Social psychologists give some examples of this phenomenon. Some people attract others because they fulfill a particular need. According to this reasoning, you may be attracted to people who fulfill most of your needs.
For example, a dominant person will look for someone who is submissive. And the submissive person is looking for someone who is dominant. Their differences can make them seem incompatible. But in a relationship with each other, they fulfill the needs of the other.

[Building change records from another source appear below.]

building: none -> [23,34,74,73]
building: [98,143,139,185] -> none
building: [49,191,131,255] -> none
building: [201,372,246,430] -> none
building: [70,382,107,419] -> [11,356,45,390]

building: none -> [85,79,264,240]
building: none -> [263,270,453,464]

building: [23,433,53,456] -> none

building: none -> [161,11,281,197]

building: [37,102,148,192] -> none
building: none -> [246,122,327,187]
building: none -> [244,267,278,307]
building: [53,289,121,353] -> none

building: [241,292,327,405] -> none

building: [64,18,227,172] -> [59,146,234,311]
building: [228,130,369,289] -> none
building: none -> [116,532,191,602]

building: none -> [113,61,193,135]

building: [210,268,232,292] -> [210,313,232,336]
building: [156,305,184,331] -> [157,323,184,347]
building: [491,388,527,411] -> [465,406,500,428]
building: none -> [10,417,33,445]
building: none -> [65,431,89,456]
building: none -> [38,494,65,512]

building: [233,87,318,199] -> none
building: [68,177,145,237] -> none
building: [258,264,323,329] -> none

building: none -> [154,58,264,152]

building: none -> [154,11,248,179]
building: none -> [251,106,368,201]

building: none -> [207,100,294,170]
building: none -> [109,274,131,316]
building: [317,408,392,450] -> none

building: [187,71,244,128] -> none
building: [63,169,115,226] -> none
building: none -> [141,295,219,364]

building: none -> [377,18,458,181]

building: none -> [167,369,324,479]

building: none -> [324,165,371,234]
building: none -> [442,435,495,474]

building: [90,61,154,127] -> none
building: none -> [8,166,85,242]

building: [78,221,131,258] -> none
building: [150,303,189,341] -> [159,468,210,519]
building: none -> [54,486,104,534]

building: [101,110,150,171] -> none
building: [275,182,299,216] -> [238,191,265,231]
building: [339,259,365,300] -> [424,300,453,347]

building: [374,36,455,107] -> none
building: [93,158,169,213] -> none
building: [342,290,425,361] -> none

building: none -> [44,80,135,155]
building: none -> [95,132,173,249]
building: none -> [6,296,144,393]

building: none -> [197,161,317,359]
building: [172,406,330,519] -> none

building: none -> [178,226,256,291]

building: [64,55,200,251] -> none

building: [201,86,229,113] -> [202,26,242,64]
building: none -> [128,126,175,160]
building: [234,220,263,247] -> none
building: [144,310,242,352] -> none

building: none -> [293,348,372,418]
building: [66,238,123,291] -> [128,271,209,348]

For most people, the old saying “beauty equals goodness” is unquestionable. Physically attractive people are more popular than unattractive people. Everything else is equal.
This discovery contradicts the values most of us claim to possess. Despite this, even during childhood, it turns out to be true. It also continues to be true when we are adults. Physical attraction between people is perhaps the most important individual element of affection. However, its influence diminishes when people get to know each other better.
Physical attraction has its advantages. But it also has a negative side. In the case of men, physical beauty gives them an advantage in work situations. But for women, the opposite is true. In policy positions, it can actually work to the disadvantage of women.
A common stereotype causes this phenomenon. It occurs frequently but lacks any grounding. The idea is that successful and attractive women obtain their positions because of their appearance.
Despite this, being physically attractive in social situations is usually an advantage. It is a very strong determining factor for people’s social lives. Because it affects who can attract other people and people’s social life.
We’ve looked at a number of factors here. But those are not the only aspects that influence the attraction between people. In a study of more than 400,000 individuals, these are the qualities people value most in a friend: the ability to keep secrets, loyalty, warmth and affection. Then came support, honesty and a sense of humor.